Action item:
Please find each line in the records below that contains the word "nouveau" and copy those lines out in full.

*** Available data Section Begins ***

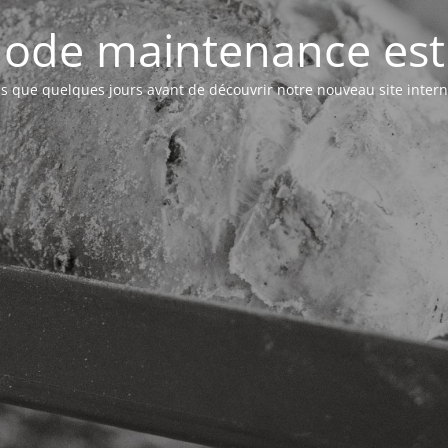
ode maintenance est 
s que quelques jours avant de découvrir notre nouveau site intern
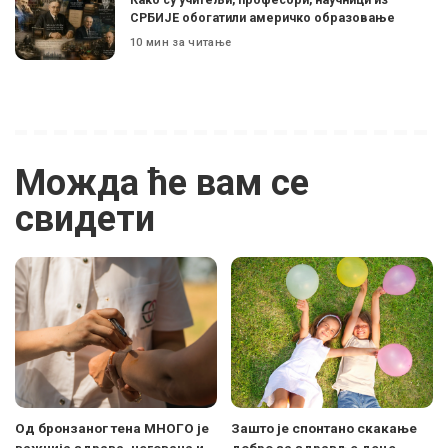
СРБИЈЕ обогатили америчко образовање
10 мин за читање
Можда ће вам се
свидети
Од бронзаног тена МНОГО је
Зашто је спонтано скакање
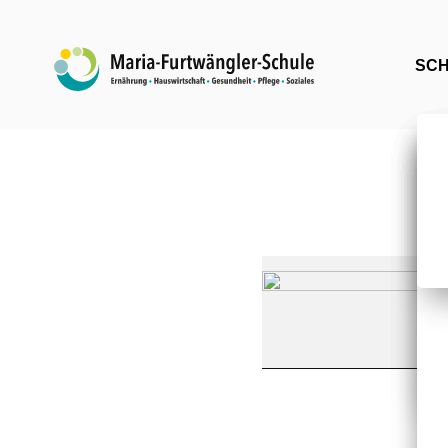
SC
BAL
:
Einzelberatung
bei
Herrn
Carrière
(Berufsberatung)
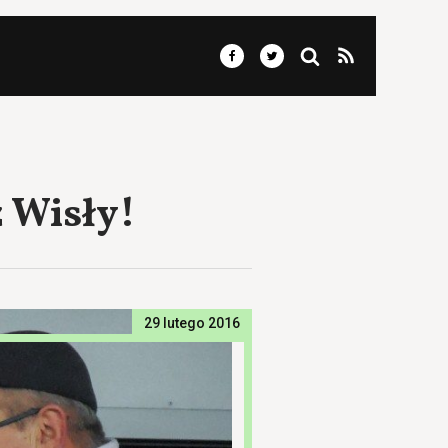
 Wisły!
29 lutego 2016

*** Available data Section Ends ***

Completed task:
s que quelques jours avant de découvrir notre nouveau site intern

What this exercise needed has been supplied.